Download Single Container: https://api.sec-api.io/datasets/form-pos462c-files/2026/2026-03.zip?token=YOUR_API_KEY
Downloads one individual monthly container ZIP instead of the full dataset. Replace the year and month segments to target a specific period. This endpoint requires an API key.
The dataset covers Form POS462C, the EDGAR designation for a post-effective amendment to a Securities Act of 1933 registration statement that becomes effective immediately on filing under Rule 462(c). The amendment is used solely to add Rule 430A pricing information that was previously omitted from an already-effective prospectus.
Each record is a single EDGAR accession of a Form POS462C filing, packaged as an accession folder named with the 18-digit unhyphenated accession number. The folder contains a metadata.json manifest plus the SGML-wrapped HTML primary document and any text-bearing exhibits (typically EX-5.1 legal opinions and EX-23.x consents).

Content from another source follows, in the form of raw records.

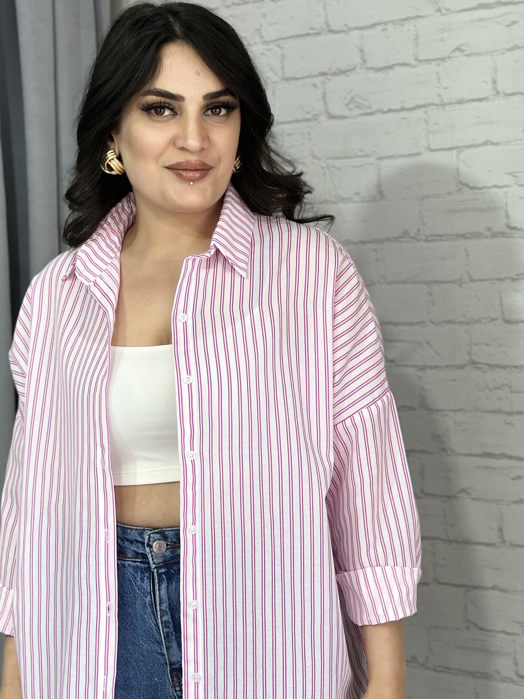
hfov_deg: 18.9
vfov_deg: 25.0
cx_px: 204
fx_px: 1574
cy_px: 359
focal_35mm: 78
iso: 64
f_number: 1.78
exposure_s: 1/132
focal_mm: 6.86
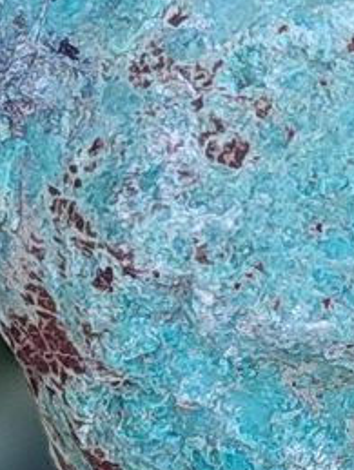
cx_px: 467
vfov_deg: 17.7
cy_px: 218
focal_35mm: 111
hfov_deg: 12.9
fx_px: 1510
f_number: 1.8
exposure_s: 1/100
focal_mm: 5.23
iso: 64
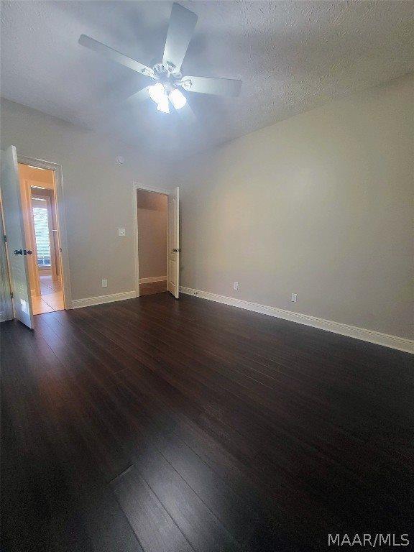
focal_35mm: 13
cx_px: 207
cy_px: 276
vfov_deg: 106.2
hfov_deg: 89.9
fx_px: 207
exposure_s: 1/60
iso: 400
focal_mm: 1.74
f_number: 2.2
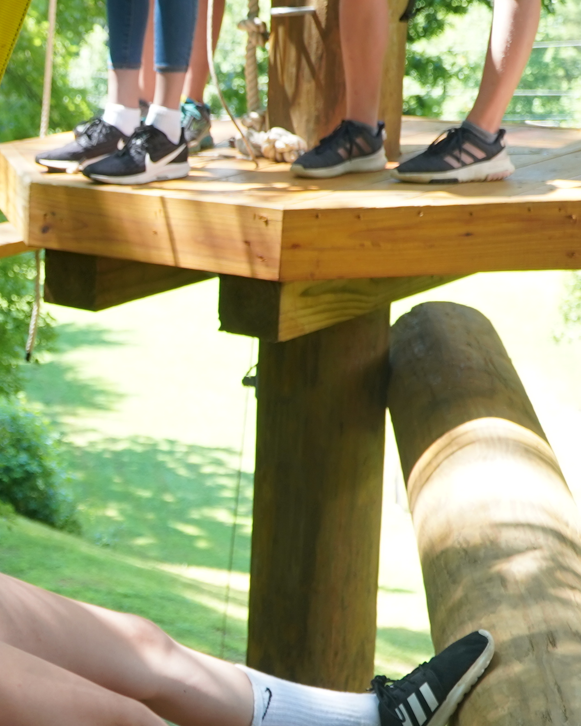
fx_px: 1526
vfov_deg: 26.7
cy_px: 448
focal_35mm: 71
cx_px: -159
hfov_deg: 19.9
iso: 320
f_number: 4
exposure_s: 1/160
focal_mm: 23
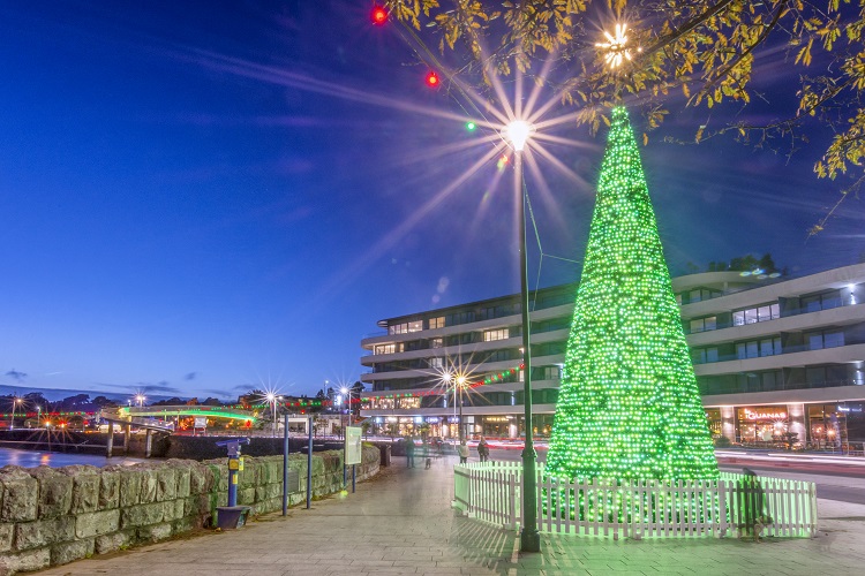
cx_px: 432
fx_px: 505
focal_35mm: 21
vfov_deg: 59.5
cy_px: 288
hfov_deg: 81.2
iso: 100
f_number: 20
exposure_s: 20
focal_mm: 14
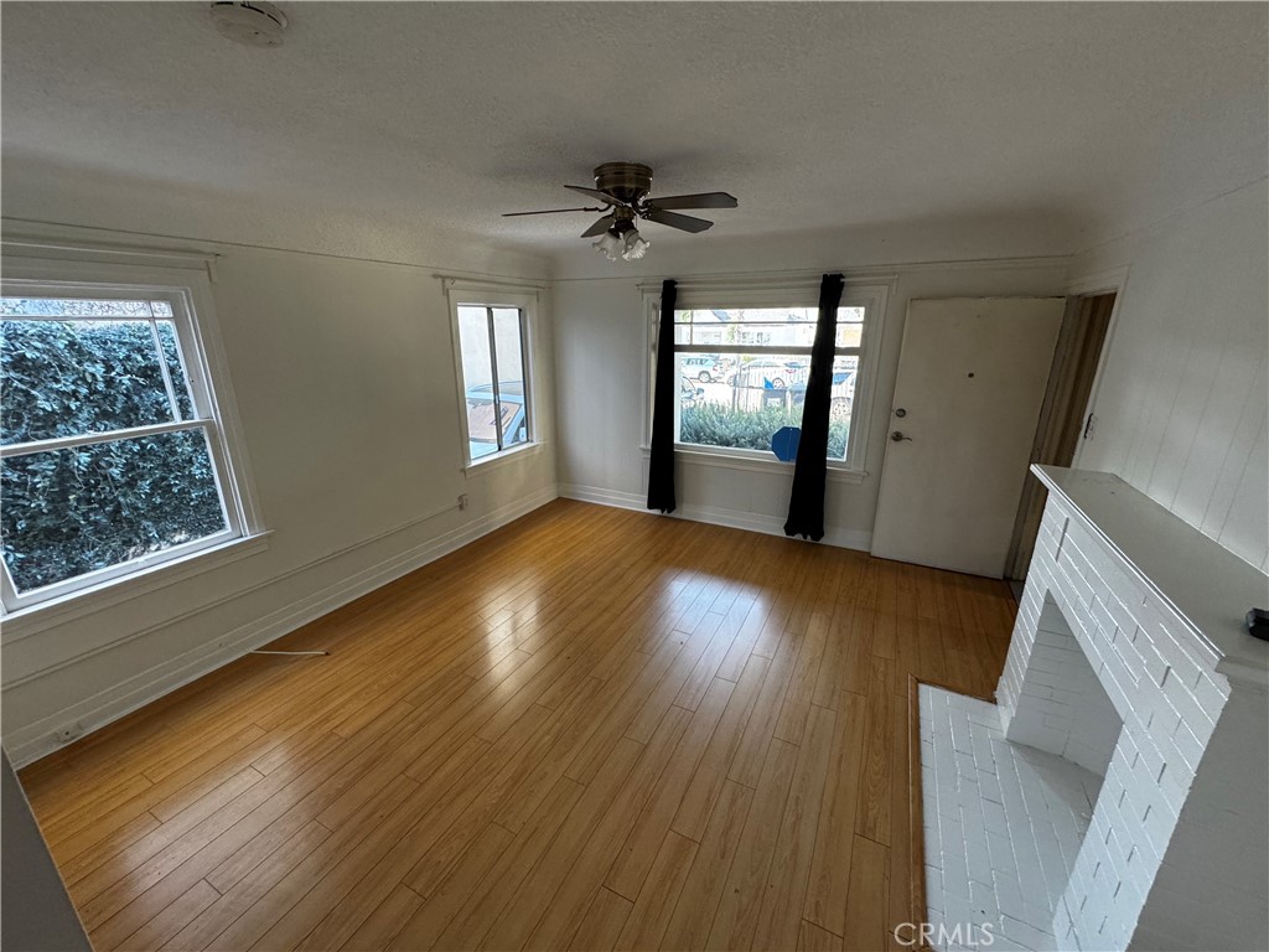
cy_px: 476
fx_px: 513
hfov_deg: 102.1
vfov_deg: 85.7
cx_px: 634
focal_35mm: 14
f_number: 2.2
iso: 250
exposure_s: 1/120
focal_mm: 2.22
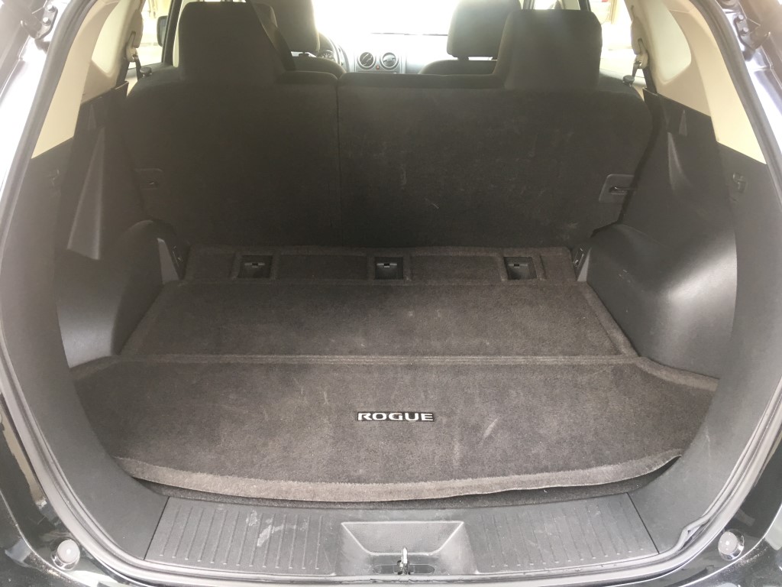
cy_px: 294
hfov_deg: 61.7
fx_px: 655
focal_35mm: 29
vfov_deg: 48.2
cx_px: 391
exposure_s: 1/30
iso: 40
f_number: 2.2
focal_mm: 4.15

The filer is the same Securities Act registrant that originally registered the securities under the underlying form (most commonly S-1, F-1, S-3, F-3, or S-11). No third party files this amendment. The filing is triggered when the registrant has determined the final pricing terms of an offering that was made effective with a Rule 430A prospectus omitting those terms.
The dataset includes all Form POS462C filings submitted to EDGAR from June 1996 to the most recent refresh. Records are grouped into monthly ZIP containers under the layout <YYYY-MM>/<accessionNoDigits>/<files>.
Each accession folder contains a JSON manifest (metadata.json) and SGML-wrapped HTML/HTM documents for the primary POS462C amendment and its exhibits. The dataset's file-type vocabulary is JSON, HTML, and TXT. Image attachments such as logos and embedded charts (GRAPHIC entries) are referenced in the manifest but not bundled into the ZIP, and POS462C filings carry no XBRL.
Both filings reflect the same pricing event, but they operate at different layers. 424B1 and 424B4 are the priced final prospectuses delivered to investors and filed under Rule 424(b)(1). POS462C amends the registration statement itself to fold the Rule 430A pricing into the effective filing record. Researchers reconstructing an IPO typically need both.
Use the entities[].fileNo field in metadata.json, which carries the 333-... registration file number. That number is the natural foreign key joining a POS462C record to the underlying S-1, F-1, S-3, or F-3 base filing and to any 424B-series prospectus supplements in the same offering.